DNA can be extracted from 50-200 ul of lymphocytes (buffy coat) or whole blood. Each sample should have a unique numerical designation and should preferably be in a clearly and completely labeled screw-cap tube arranged in boxes. Properly ordered sample numbers should be submitted in an electronic format.

We highly recommend the inclusion of redundant QC samples to validate genotyping accuracy.

Previously isolated DNA may be submitted as tubes or 96 well plates.
Each sample should have a unique numerical designation. Properly ordered sample numbers should be submitted in an electronic format.
We highly recommend the inclusion of redundant QC samples to validate genotyping accuracy.

The SNP to be analyzed must be defined unambiguously. This can be accomplished in one of two ways.

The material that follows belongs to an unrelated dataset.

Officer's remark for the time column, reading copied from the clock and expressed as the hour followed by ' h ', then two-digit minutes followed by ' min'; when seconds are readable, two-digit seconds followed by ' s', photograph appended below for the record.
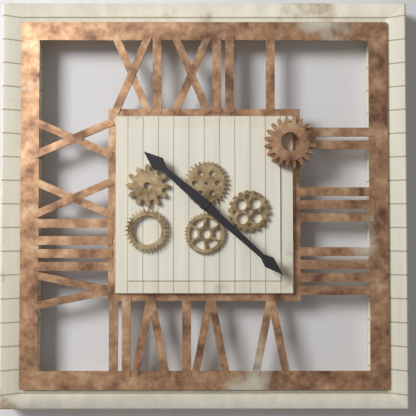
10 h 22 min
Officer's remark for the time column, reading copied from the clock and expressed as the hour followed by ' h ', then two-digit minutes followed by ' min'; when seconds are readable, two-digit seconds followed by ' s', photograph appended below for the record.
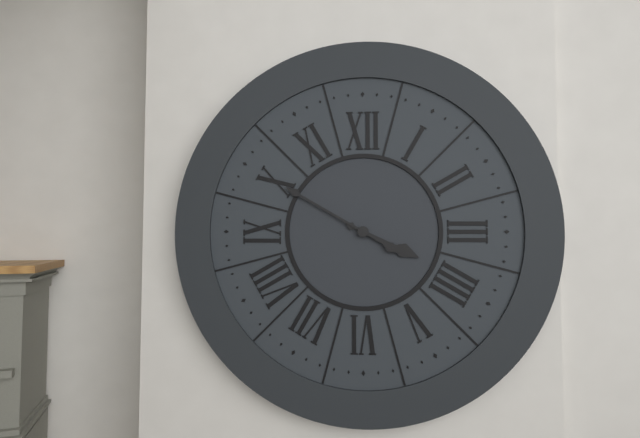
3 h 50 min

1. Submit an rs# from the dbSNP database.
2. Submit a 600 base length of unique DNA sequence with the target sequence clearly indicated in the center.
   
• Only the characters A, C, G, T or N except where SNP or insertion/deletion (indel) target sites are indicated
• Indicate SNP target site(s) with square brackets around each SNP. Within the brackets, separate the two alternative bases with a forward slash
• Check to make sure the sequence is not present in multiple copies in the human genome

FOR EXAMPLE: ACAC[G/T]TCTC would denote two alleles: ACACGTCTC and ACACTTCTC

Note: The Assays-by-Design service proprietary software for designing primers and probes will not design a primer or probe over an ambiguous base (that is, over an N). You can annotate your sequences with Ns to avoid regions of sequence, but the use of Ns limits assay design.